Dans le tissu tumoral lui-même, aucune modification statistiquement significative des paramètres immunologiques n’a pu être mise en évidence pour aucune substance active, sauf pour la carboplatine-gemcitabine. Cette dernière thérapie a entraîné une augmentation du nombre de cellules T régulatrices avec suppression consécutive de la réponse immunitaire. De même, le traitement par carboplatine-gemcitabine a montré une augmentation significative de la cytokine MIP-1β, que les auteurs considèrent comme défavorable. Le carboplatine-paclitaxel, quant à lui, a entraîné des concentrations sériques plus élevées d’IFNγ, un facteur protecteur. Dans l’étude, toutes les monothérapies ont eu des effets moins importants sur le système immunitaire que le carboplatine-paclitaxel et le carboplatine-gemcitabine (Fig. 1).

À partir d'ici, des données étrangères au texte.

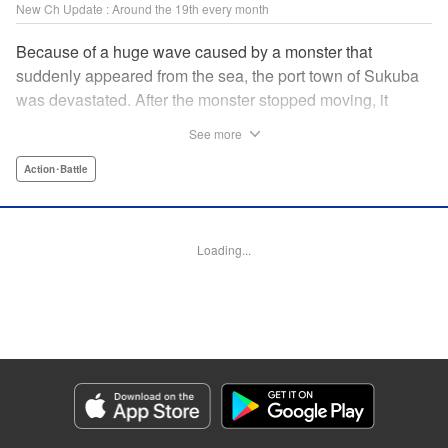
New Ch Update : Around the 19th every month
Because of a huge wave caused by a monster that
suddenly appeared from the sea, the port town of Sukuba
was devastated. After the monster stopped moving, it
dissolved into the sea and became a rich source of
See more
nutrition for the fish and other marine animals, enriching
the economy of Sukuba. In time, the people started to call it
Action･Battle
Gaea-tima, the god of fertility. Miyako Morino, a girl who
was a victim of the disaster, has decided to make Gaea-
tima dolls to keep the memory of the event alive. Sold as
Loading...
souvenirs, these dolls soon become a hit among
customers. However, the monster reappears for the first
time in 10 years in the reconstructed town of Sukuba… Are
monsters friend or foe to humanity? " KPS Products Corp.
Manga Details
Category: Manga
Genre: Action･Battle
Title in Japanese: 大怪獣ゲァーチマ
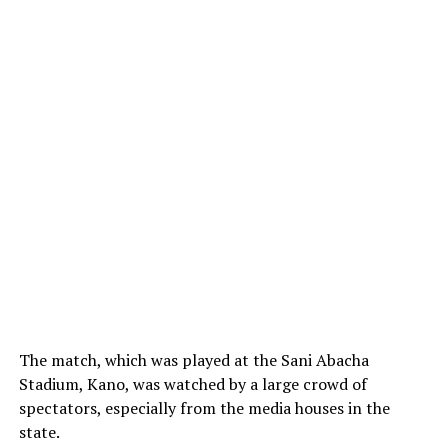
The match, which was played at the Sani Abacha
Stadium, Kano, was watched by a large crowd of
spectators, especially from the media houses in the
state.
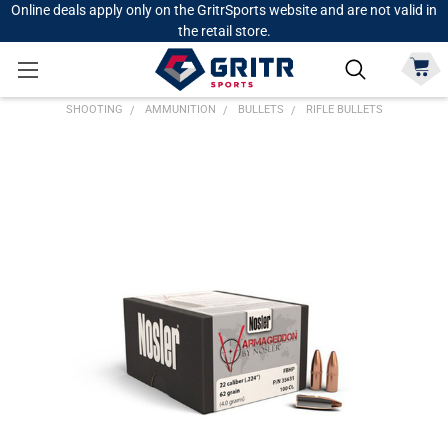
Online deals apply only on the GritrSports website and are not valid in
the retail store.
SHOOTING
AMMUNITION
BULLETS
RIFLE BULLETS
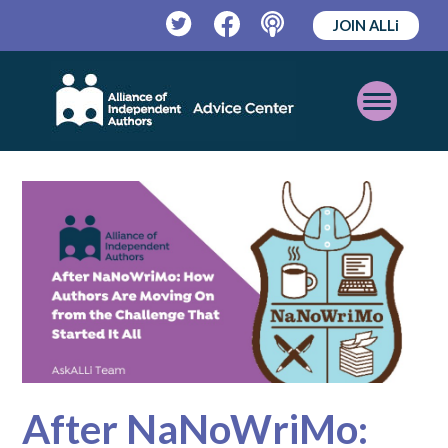
JOIN ALLi
Twitter
Facebook
Podcast
Open
Mobile
Menu
After NaNoWriMo:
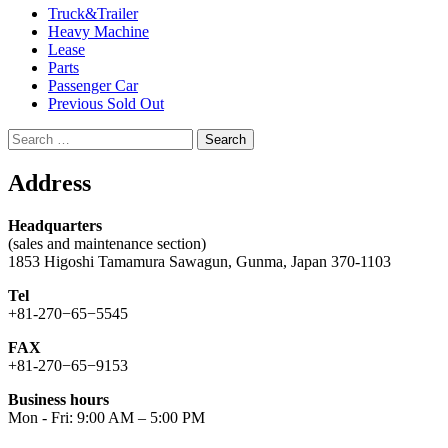
Truck&Trailer
Heavy Machine
Lease
Parts
Passenger Car
Previous Sold Out
Search
for:
Address
Headquarters
(sales and maintenance section)
1853 Higoshi Tamamura Sawagun, Gunma, Japan 370-1103
Tel
+81-270−65−5545
FAX
+81-270−65−9153
Business hours
Mon - Fri: 9:00 AM – 5:00 PM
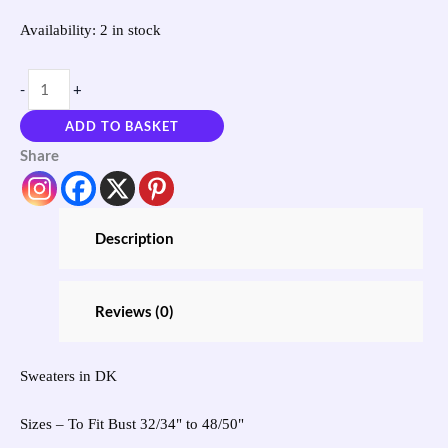
Availability:
2 in stock
-
+
ADD TO BASKET
Share
Description
Reviews (0)
Sweaters in DK
Sizes – To Fit Bust 32/34" to 48/50"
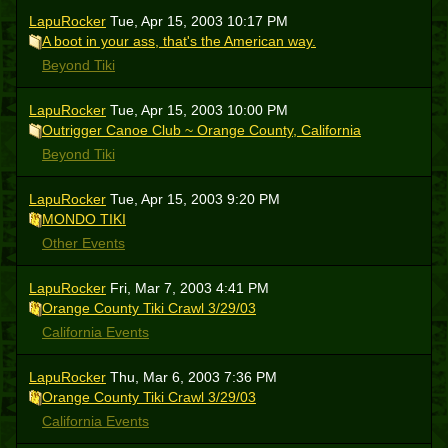
LapuRocker
Tue, Apr 15, 2003 10:17 PM
A boot in your ass, that's the American way.
Beyond Tiki
LapuRocker
Tue, Apr 15, 2003 10:00 PM
Outrigger Canoe Club ~ Orange County, California
Beyond Tiki
LapuRocker
Tue, Apr 15, 2003 9:20 PM
MONDO TIKI
Other Events
LapuRocker
Fri, Mar 7, 2003 4:41 PM
Orange County Tiki Crawl 3/29/03
California Events
LapuRocker
Thu, Mar 6, 2003 7:36 PM
Orange County Tiki Crawl 3/29/03
California Events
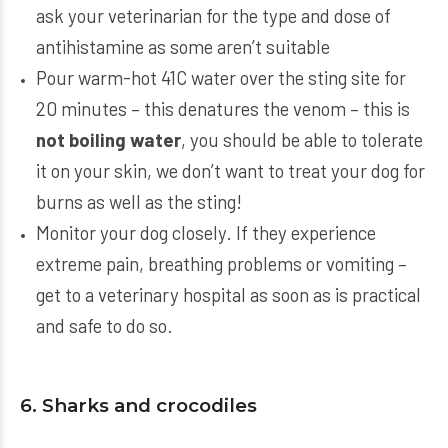
ask your veterinarian for the type and dose of
antihistamine as some aren’t suitable
Pour warm-hot 41C water over the sting site for
20 minutes – this denatures the venom – this is
not boiling water
, you should be able to tolerate
it on your skin, we don’t want to treat your dog for
burns as well as the sting!
Monitor your dog closely. If they experience
extreme pain, breathing problems or vomiting –
get to a veterinary hospital as soon as is practical
and safe to do so.
6. Sharks and crocodiles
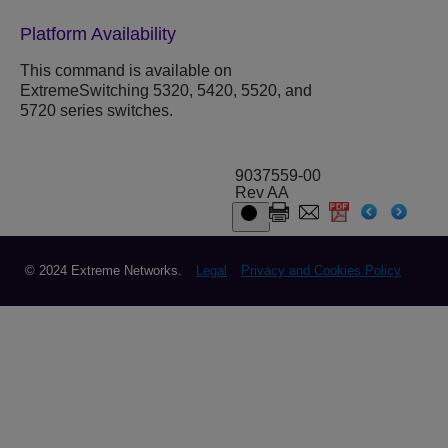
Platform Availability
This command is available on
ExtremeSwitching 5320, 5420, 5520, and
5720 series switches.
9037559-00
Rev AA
© 2024 Extreme Networks.
Legal
Privacy and Cookies Policy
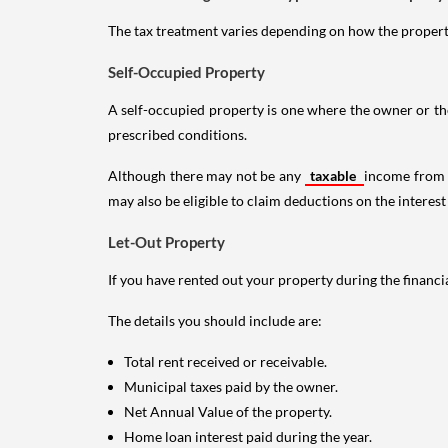
The tax treatment varies depending on how the property 
Self-Occupied Property
A self-occupied property is one where the owner or their
prescribed conditions.
Although there may not be any
taxable
income from a
may also be eligible to claim deductions on the interest
Let-Out Property
If you have rented out your property during the financi
The details you should include are:
Total rent received or receivable.
Municipal taxes paid by the owner.
Net Annual Value of the property.
Home loan interest paid during the year.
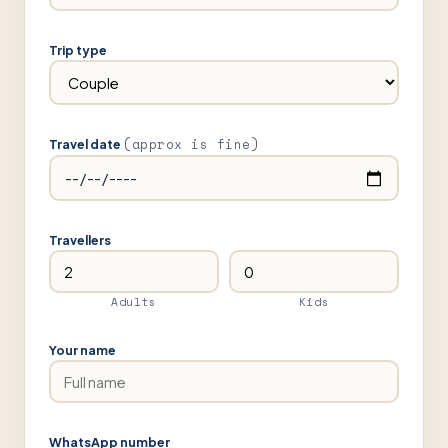
Trip type
(approx is fine)
Travel date
Travellers
Adults
Kids
Your name
WhatsApp number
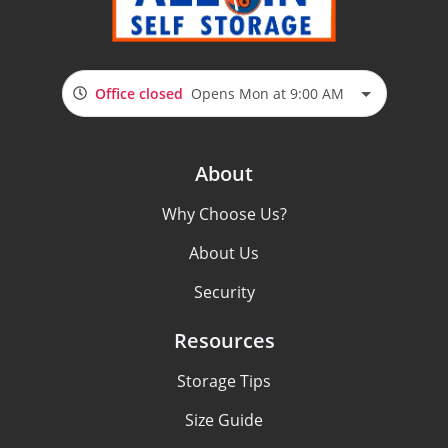
Office closed
Opens Mon at 9:00 AM
About
Why Choose Us?
About Us
Security
Resources
Storage Tips
Size Guide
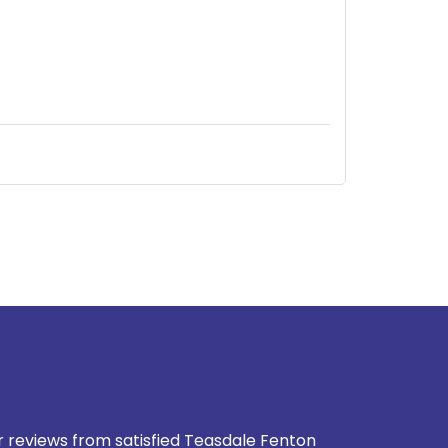
937-828-5599
our reviews from satisfied Teasdale Fenton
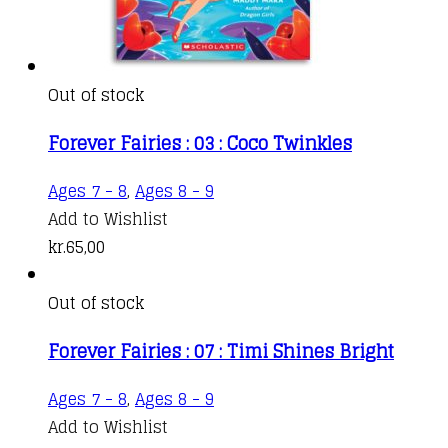
Out of stock
Forever Fairies : 03 : Coco Twinkles
Ages 7 - 8
,
Ages 8 - 9
Add to Wishlist
kr.
65,00
Out of stock
Forever Fairies : 07 : Timi Shines Bright
Ages 7 - 8
,
Ages 8 - 9
Add to Wishlist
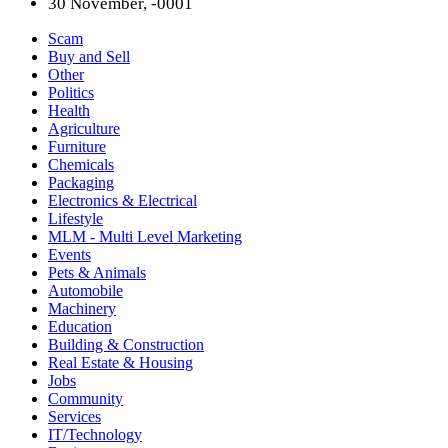
30 November, -0001
Scam
Buy and Sell
Other
Politics
Health
Agriculture
Furniture
Chemicals
Packaging
Electronics & Electrical
Lifestyle
MLM - Multi Level Marketing
Events
Pets & Animals
Automobile
Machinery
Education
Building & Construction
Real Estate & Housing
Jobs
Community
Services
IT/Technology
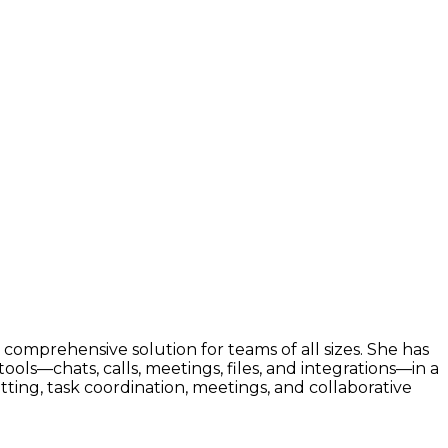
 comprehensive solution for teams of all sizes. She has
ls—chats, calls, meetings, files, and integrations—in a
tting, task coordination, meetings, and collaborative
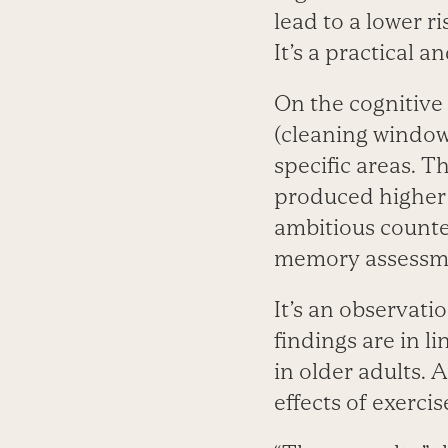
lead to a lower r
It’s a practical 
On the cognitive
(cleaning window
specific areas. T
produced higher 
ambitious counte
memory assessm
It’s an observatio
findings are in l
in older adults. 
effects of exerci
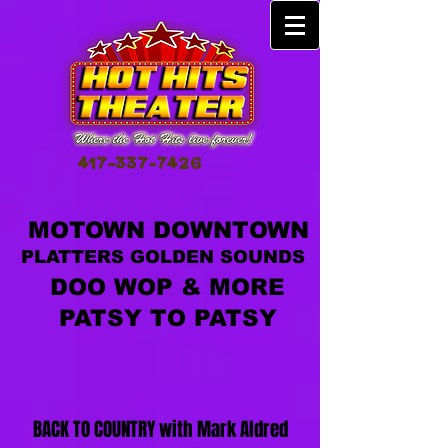
417-337-7426
MOTOWN DOWNTOWN
PLATTERS GOLDEN SOUNDS
DOO WOP & MORE
PATSY TO PATSY
BACK TO COUNTRY with Mark Aldred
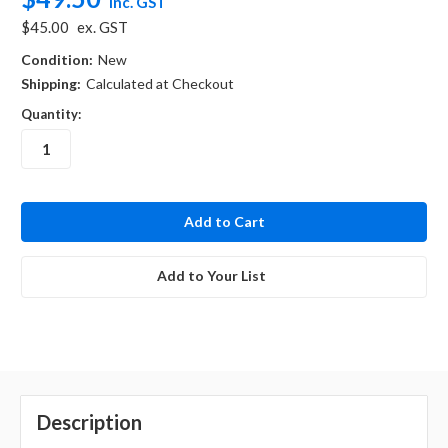
inc. GST
$45.00
ex. GST
Condition:
New
Shipping:
Calculated at Checkout
Quantity:
in
stock
Add to Your List
Description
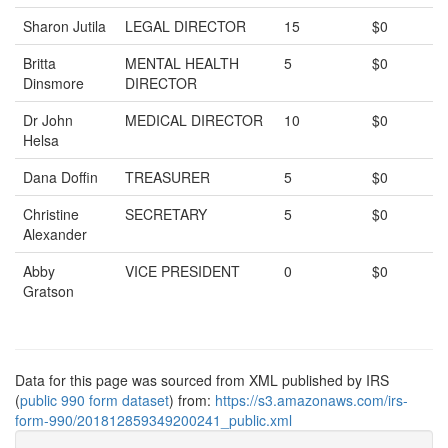
Sharon Jutila
LEGAL DIRECTOR
15
$0
Britta
MENTAL HEALTH
5
$0
Dinsmore
DIRECTOR
Dr John
MEDICAL DIRECTOR
10
$0
Helsa
Dana Doffin
TREASURER
5
$0
Christine
SECRETARY
5
$0
Alexander
Abby
VICE PRESIDENT
0
$0
Gratson
Data for this page was sourced from XML published by IRS
(
public 990 form dataset
) from:
https://s3.amazonaws.com/irs-
form-990/201812859349200241_public.xml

Importance pour les thérapies futures
Les auteurs concluent que la carboplatine-gemcitabine ne devrait pas être adaptée aux stratégies combinées en raison de la suppression accrue du système immunitaire. Ils attribuent l’échec actuel de l’immunothérapie dans le cancer de l’ovaire, qui a surtout été testée en monothérapie, à l’immunosuppression marquée qu’implique cette entité. Toutefois, selon les scientifiques, des traitements combinés appropriés pourraient permettre d’obtenir des résultats à l’avenir. En particulier si l’on parvient à surmonter l’immunosuppression induite par la tumeur. Mais pour cela, il est indispensable de bien comprendre les effets de toutes les substances impliquées sur le système immunitaire.
La perspective plus large
Pour d’autres entités également, l’établissement de profils immunologiques détaillés de molécules connues pourrait contribuer de manière significative à la réussite de nouvelles thérapies, en particulier de thérapies combinées. Avec une meilleure compréhension des effets des médicaments et des maladies sur le système immunitaire, l’importance des approches immunothérapeutiques pourrait encore augmenter à l’avenir. En effet, les médicaments chimiothérapeutiques n’entraînent pas seulement une perte de cellules immunitaires et ouvrent ainsi des brèches dans le système de défense de l’organisme, mais ils sont également capables de renforcer la défense contre les tumeurs par des effets immunologiques. Par exemple, la présentation des antigènes est généralement augmentée sous chimiothérapie. D’autres effets varient selon les substances et ne sont souvent pas encore définitivement élucidés. Il y a donc encore beaucoup de place pour la recherche préclinique – et, espérons-le, pour sa traduction dans la pratique clinique quotidienne.
Source :
- Vankerckhoven A, et al : Le type de chimiothérapie a des effets substantiels sur le système immunitaire dans le cancer de l’ovaire. Transl Oncol. 2021 ; 14(6) : 101076 (published online ahead of print).